1880-й, пушкинский год был для Чехова по-своему символическим. Из фонда, основанного выпускниками Царскосельского лицея и всенародно копившегося целых двадцать лет, была, после оплаты всех расходов по установке памятника, выделена Пушкинская литературная премия. Присуждалась она отделением российской словесности императорской Академии наук, хотя к числу высочайших или академических наград не относилась. Чехов получил ее спустя восемь лет и почувствовал себя так, словно бы, окончив гимназию и университет, сдал, наконец, свой главный экзамен. В те дни он писал: «Брожу из угла в угол как влюбленный, не работаю и только думаю».

В 1887 году, когда вышел сборник «В сумерках», за который через год Чехову и была присуждена Пушкинская премия, произошло еще одно примечательное событие. По российским законам право собственности на издание сочинений умершего писателя в течение 50 лет принадлежало семье; правда, семья Пушкина почти не пользовалась этим правом, за полвека Пушкин стал в России библиографической редкостью, но издавать его книги тем не менее могла только семья. Эти 50 лет истекли 29 января 1887 года, и Пушкин «предстал перед русской публикой сразу в нескольких изданиях». В день выхода массового издания «магазины брались, что называется, приступом. Давка была невероятная.

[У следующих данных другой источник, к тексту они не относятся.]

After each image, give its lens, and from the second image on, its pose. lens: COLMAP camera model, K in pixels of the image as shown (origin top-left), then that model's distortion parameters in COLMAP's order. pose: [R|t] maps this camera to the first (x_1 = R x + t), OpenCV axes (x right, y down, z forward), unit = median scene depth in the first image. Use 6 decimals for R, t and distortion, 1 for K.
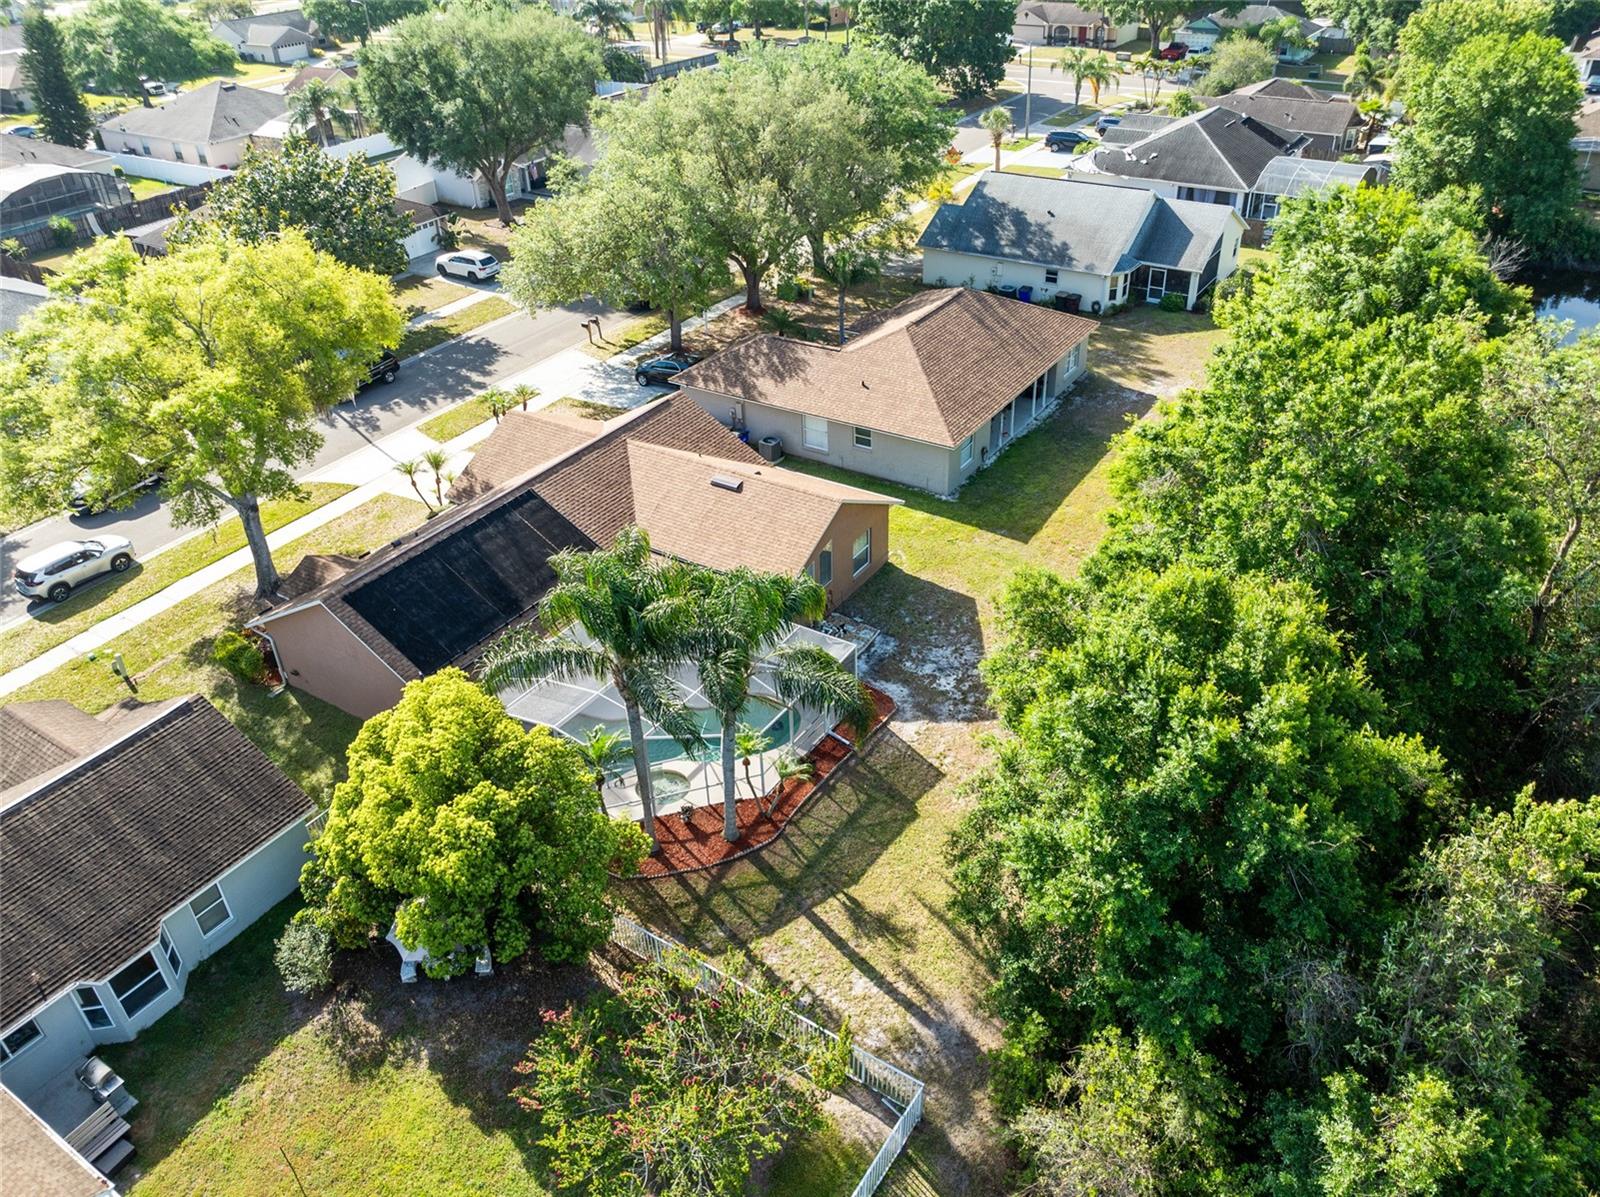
lens RADIAL K [[1111.8, 0, 800.0], [0, 1111.8, 598.5], [0, 0, 1]] dist [-0.035637, 0.001275]
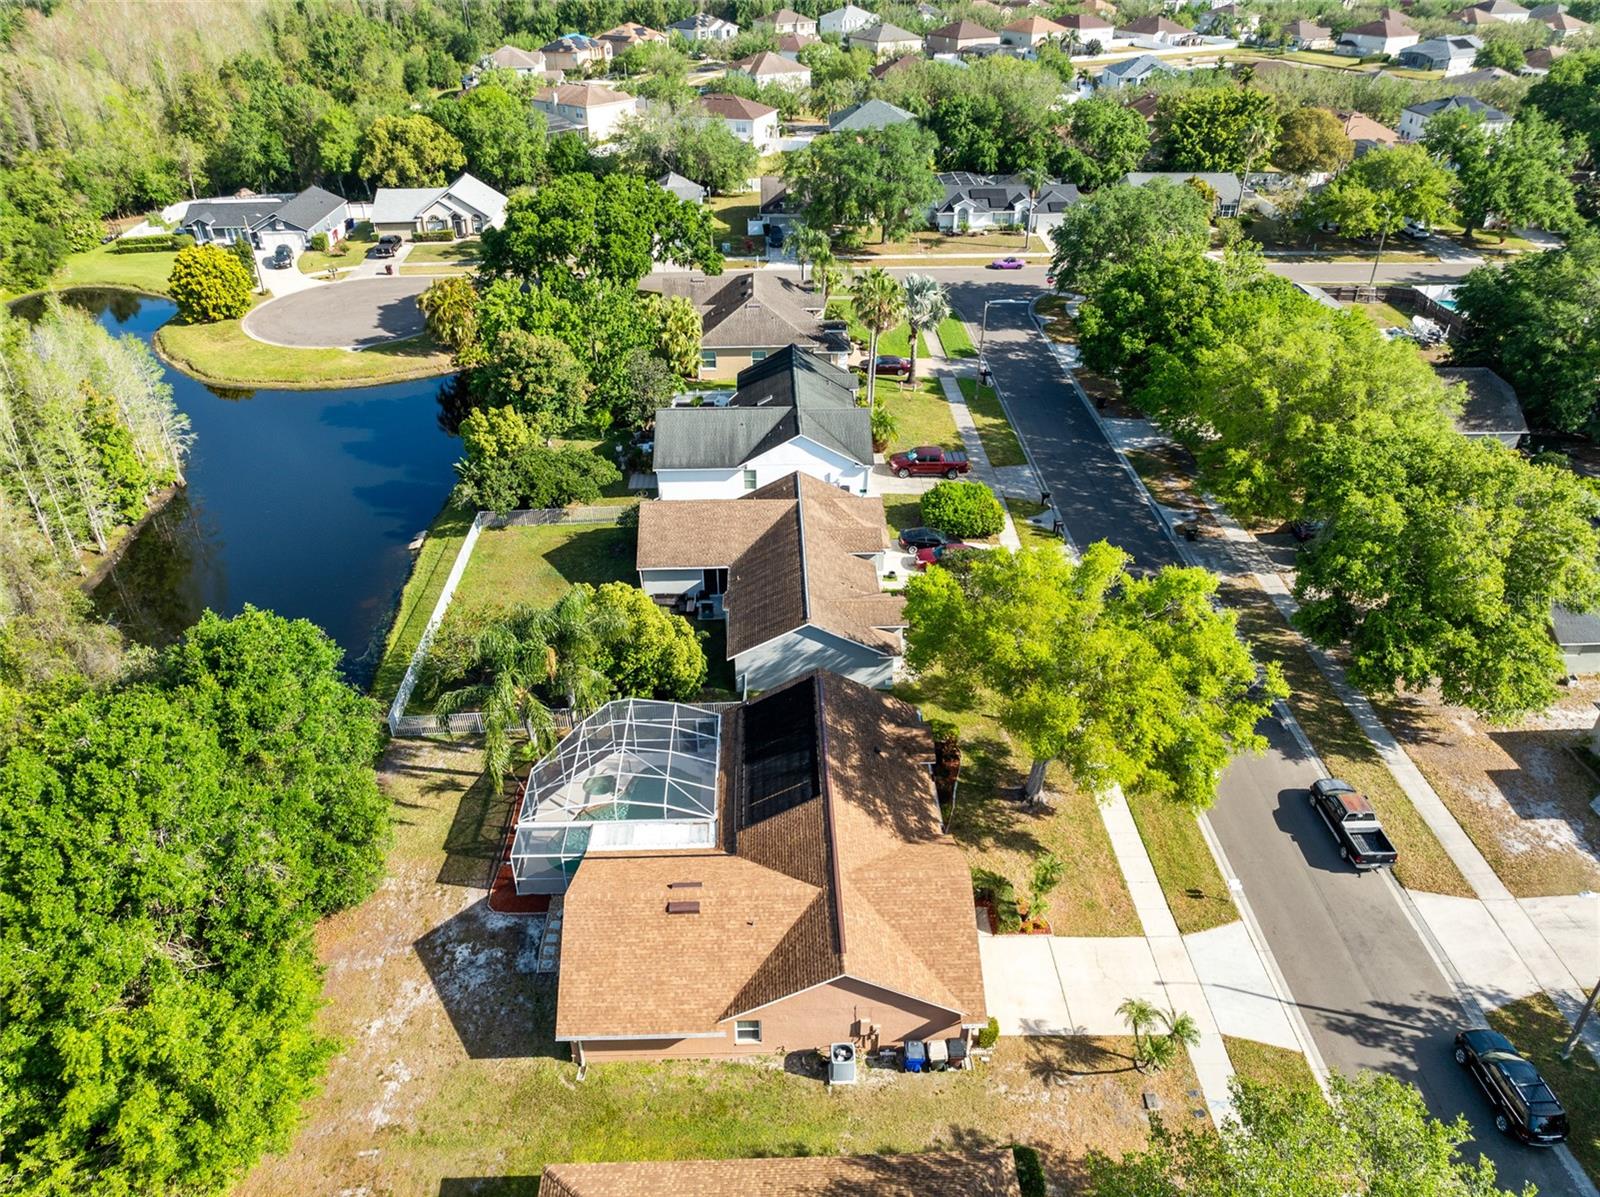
lens RADIAL K [[1111.8, 0, 800.0], [0, 1111.8, 598.5], [0, 0, 1]] dist [-0.035637, 0.001275]
pose [[-0.817738, 0.323309, -0.476210, 0.350715], [-0.310052, 0.449628, 0.837677, -1.542399], [0.484946, 0.832650, -0.267436, 1.475998]]
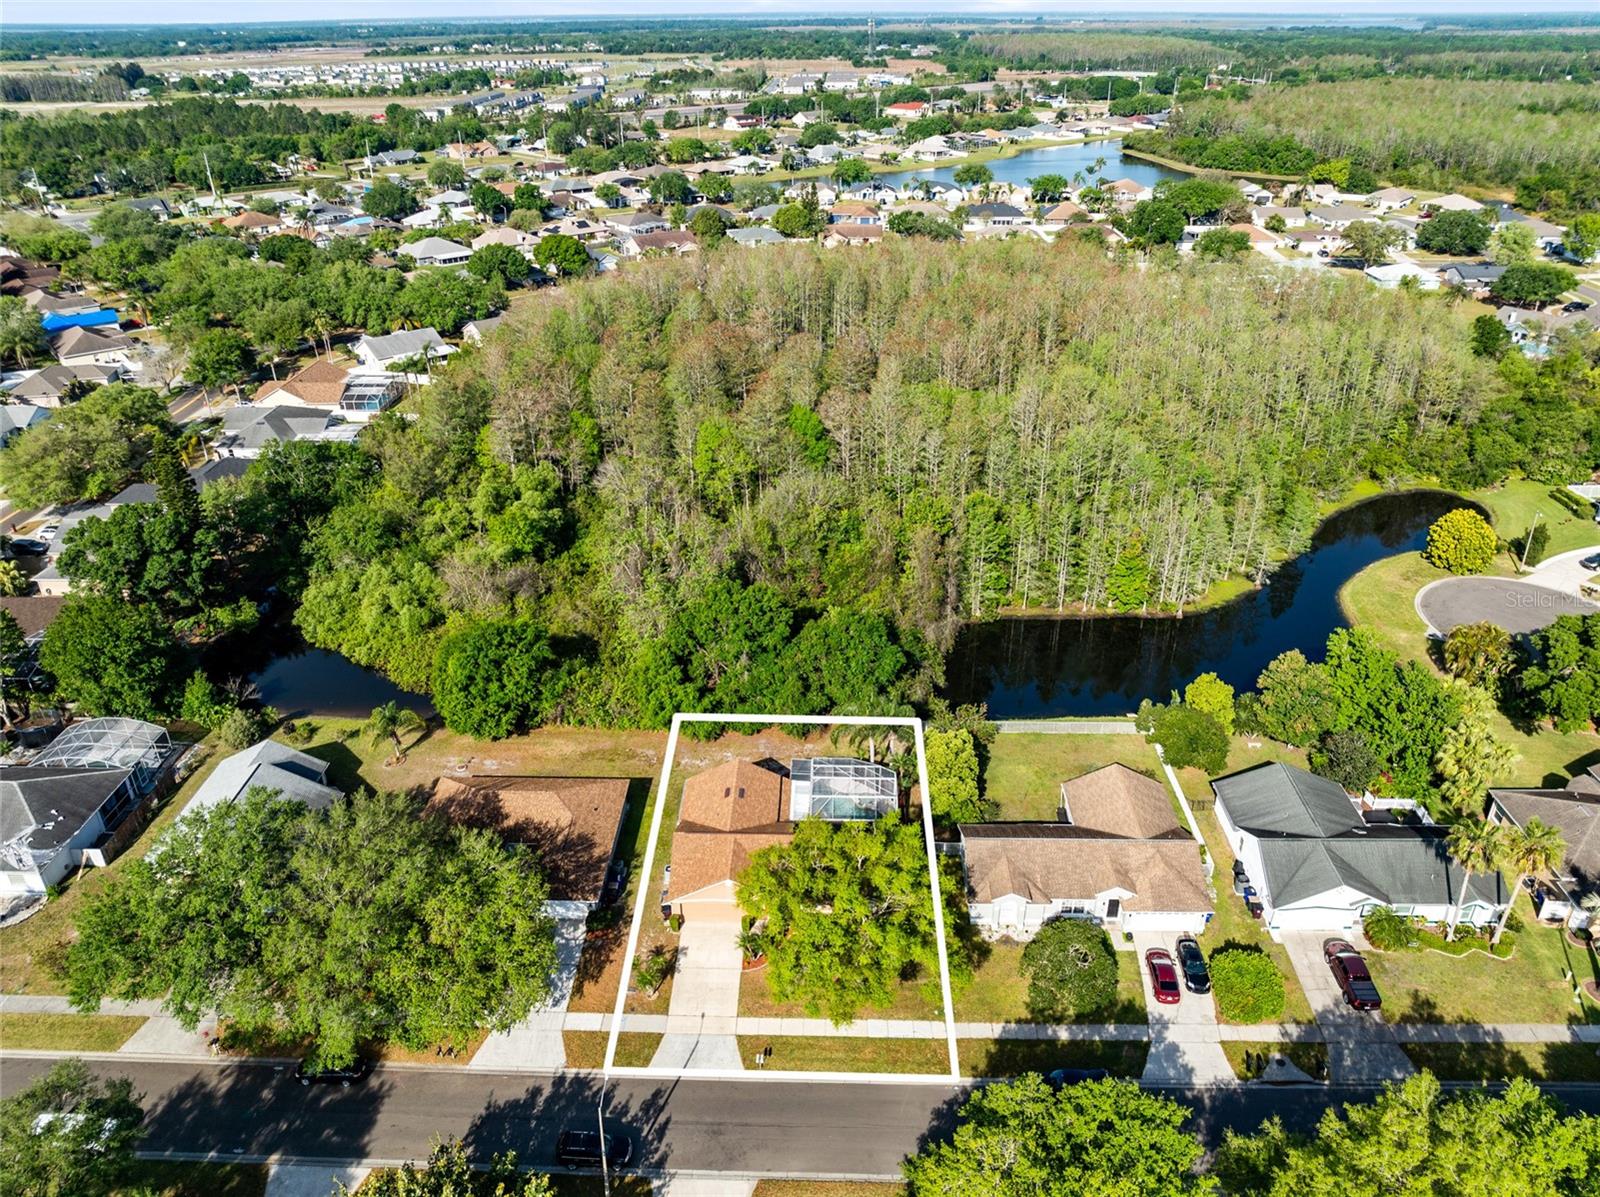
lens RADIAL K [[1121.7, 0, 800.0], [0, 1121.7, 598.5], [0, 0, 1]] dist [0.002618, 0.000722]
pose [[-0.528149, -0.379024, 0.759868, -2.378914], [0.490041, 0.594763, 0.637273, -2.375802], [-0.693483, 0.708942, -0.128387, 1.229397]]
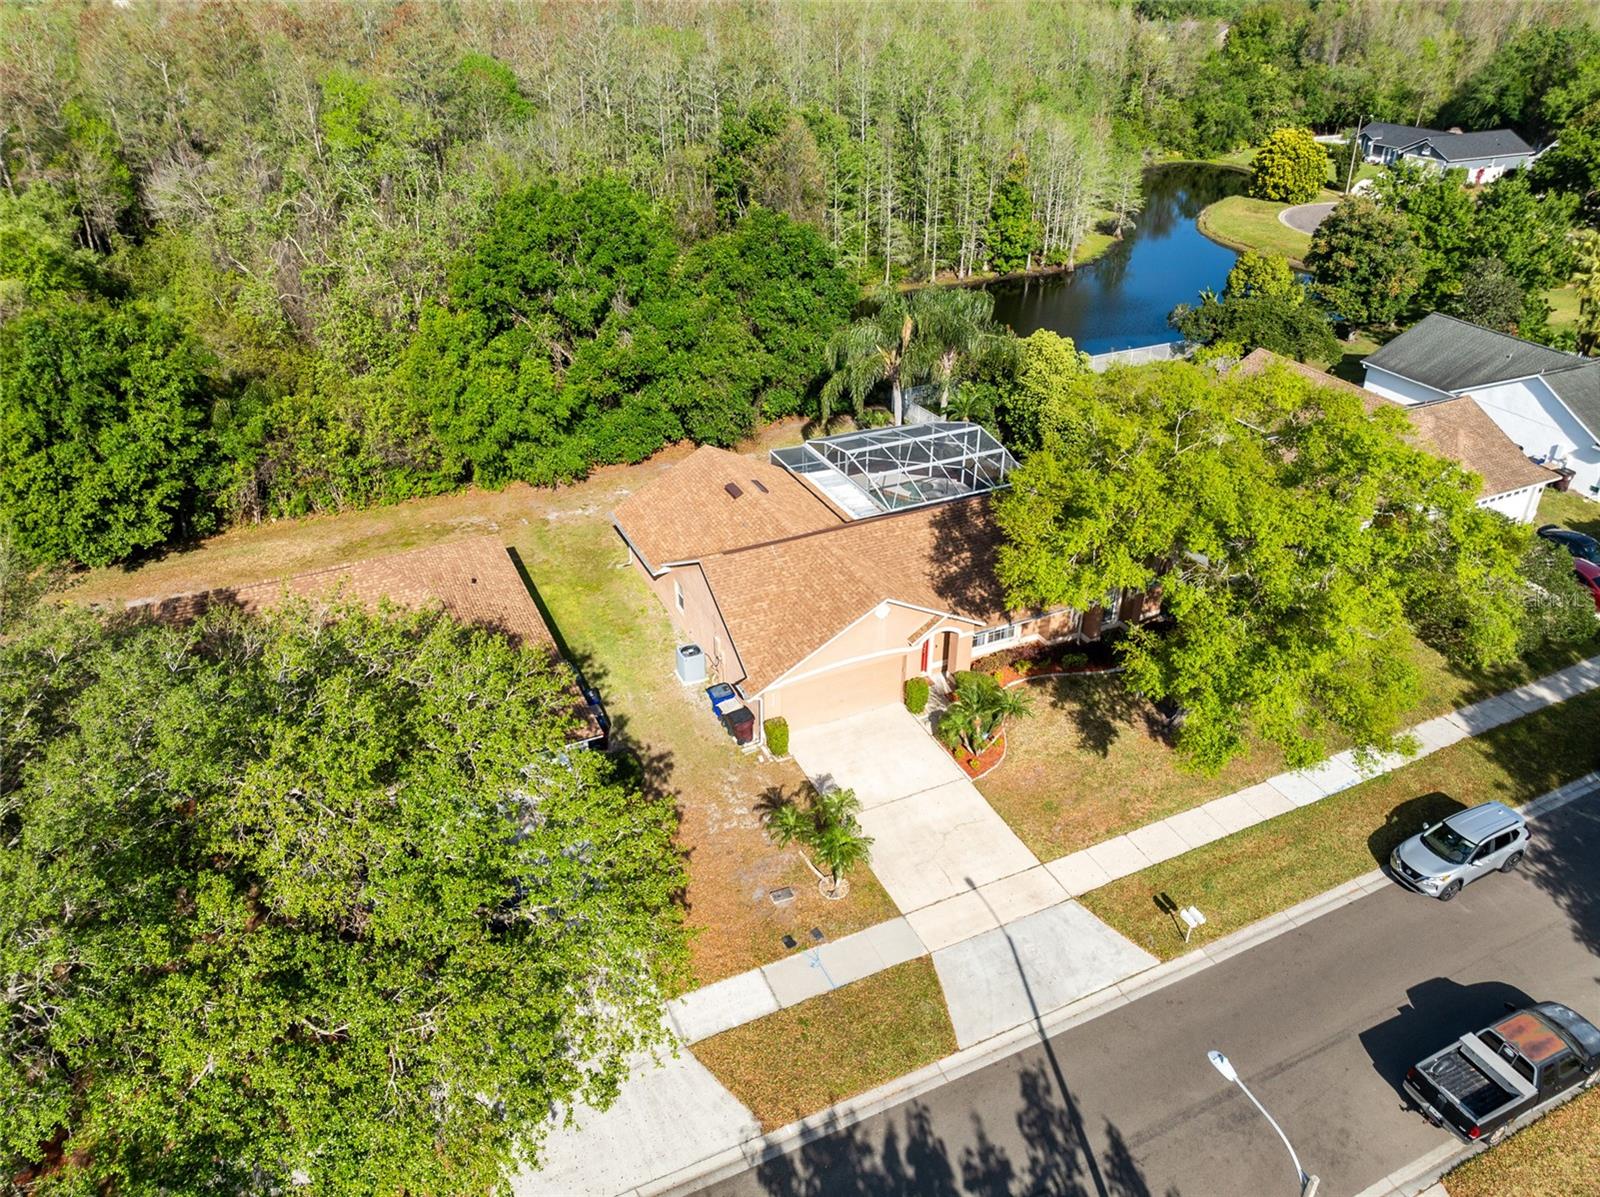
lens RADIAL K [[1111.8, 0, 800.0], [0, 1111.8, 598.5], [0, 0, 1]] dist [-0.035637, 0.001275]
pose [[-0.854530, -0.249501, 0.455553, -0.887578], [0.305197, 0.468491, 0.829078, -1.307243], [-0.420278, 0.847506, -0.324193, 1.938827]]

Один из магазинов, как писали в газетах, к 11 часам представлял картину разрушения; в углах, за прилавками были беспорядочно нагромождены груды разорванных, запачканных, истоптанных ногами различных книг, которых не успели вовремя прибрать с прилавка, разломана мебель, конторка с кассой опрокинуты…».

Брат Александр писал Чехову из Петербурга: «Сегодня выпущены Сувориным… сочинения Пушкина. Магазин берут приступом. Давка, толкотня и служащие без рук: столпотворение».

Вот на это-то массовое издание Чехов и не смог подписаться, хотя к тому времени много работал у Суворина и был с ним лично знаком. На просьбу его о помощи А. П. Чехов ответил так: «…насчет Пушкина успокойся… в один день раскуплено все. Я, сотрудник, подписался заранее и оказался тоже не удовлетворенным: печаталось 15 000, а я 15 243-й — и получил шиш».